A labor certification is normally required for EB-2 classification, but there is an exception for those who can prove that their work is in the national interest of the United States. Like the Extraordinary Ability petition, the National Interest Waiver petition does not require employer sponsorship, and can be signed and submitted by the employee.

EB-2 classification may be available even for a person whose labor certification was approved in the EB-3 category (that is, the minimum requirements for the job, as stated in the labor certification, did not include a Masterís degree or five years of experience). Those who have an approved EB-3 labor certification should consider whether they have "a degree of expertise significantly above that ordinarily encountered"; if so, they may be able to apply for a green card right away, rather than wait five years for the EB-3 quota.

Schedule A

In 2005, Congress allocated an additional 50,000 visas to the "Schedule A" workers in order to address the shortage of nurses. These "Schedule A" workers, who are normally in the EB-3 category, now have a separate quota on the Visa Bulletin which is still current.
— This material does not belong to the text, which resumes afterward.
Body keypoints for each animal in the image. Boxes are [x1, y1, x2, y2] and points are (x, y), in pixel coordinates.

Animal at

Unbeknownst to most people (and perhaps to Congress as well), Schedule A does not only include nurses, but also includes those of extraordinary ability (like the EB-1 category). That means that those who qualify for the EB-1 Extraordinary Ability category also qualify for Schedule A.  When EB-1 is backlogged for those China and India, Schedule A may enable people born in those countries to apply immediately for adjustment of status (rather than wait several years for the EB-1 quota to become current).
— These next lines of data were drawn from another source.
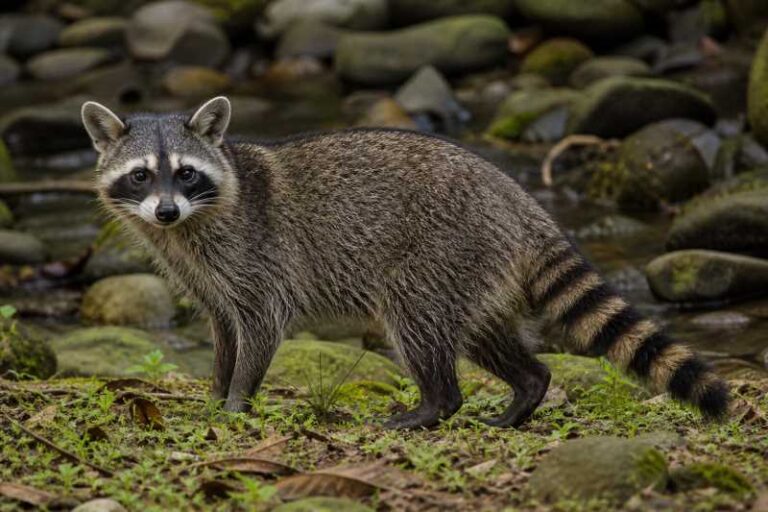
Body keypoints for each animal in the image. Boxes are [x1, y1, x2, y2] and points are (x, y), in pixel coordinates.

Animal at [81, 97, 729, 429]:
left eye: (186, 172)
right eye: (141, 176)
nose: (165, 210)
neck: (187, 225)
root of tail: (516, 199)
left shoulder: (256, 255)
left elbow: (262, 328)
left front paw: (239, 401)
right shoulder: (205, 275)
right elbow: (223, 333)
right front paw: (217, 394)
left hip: (441, 250)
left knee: (416, 323)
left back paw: (435, 406)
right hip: (476, 269)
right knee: (484, 335)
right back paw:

The Importance of Filing Early

The quota system gives priority to those who file their labor certifications first, so there is an obvious advantage to filing as soon as possible. Even a person in the slower EB-3 category should not wait in the expectation that he or she may later become eligible for EB-2 or EB-1, since, as explained above, by filing now the priority date may be set for a later EB-2 or EB-1 petition.

Most importantly, however, is that time in H-1B or L-1 status could run out before an application for the green card (I-485) can be filed. Those in H-1B status can continue to extend their status indefinitely as long as they file their labor certification by the end of their 5th year in H-1B status. Otherwise they must leave the U.S. by the end of their 6th year. Those in L-1 status can usually change their status to H-1B status and take advantage of indefinite extensions, as long as they also file their labor certifications by the end of their 5th year.

However, the end of the 5th year is not an ideal deadline to consider filing the labor certification. For one thing, it takes at least two months to complete the required recruitment prior to filing, so a person who waits until the end of the 5th year may not be able to file the labor certification application before time runs out.  Also, although most labor certifications are approved, many are not, and that possibility should be planned for. If the labor certification is denied, or the employer is unable to complete the necessary recruitment, a second labor certification must be attempted, filed before the end of the 5th year, and ultimately approved in order to enable extensions past the 6th year.


Plans to convert temporary working status to green card (i.e., permanent) status should not be based on the hope that Congress will pass a law that will make the conversion faster or easier. Instead, prospective immigrants should plan for the reality of quota retrogression, apply as soon as possible, and seek the assistance of a creative lawyer who can not only guide them through the process, but also find ways to make the long wait as short as possible.  Then, if Congress does provide quota relief, we can all be happily surprised.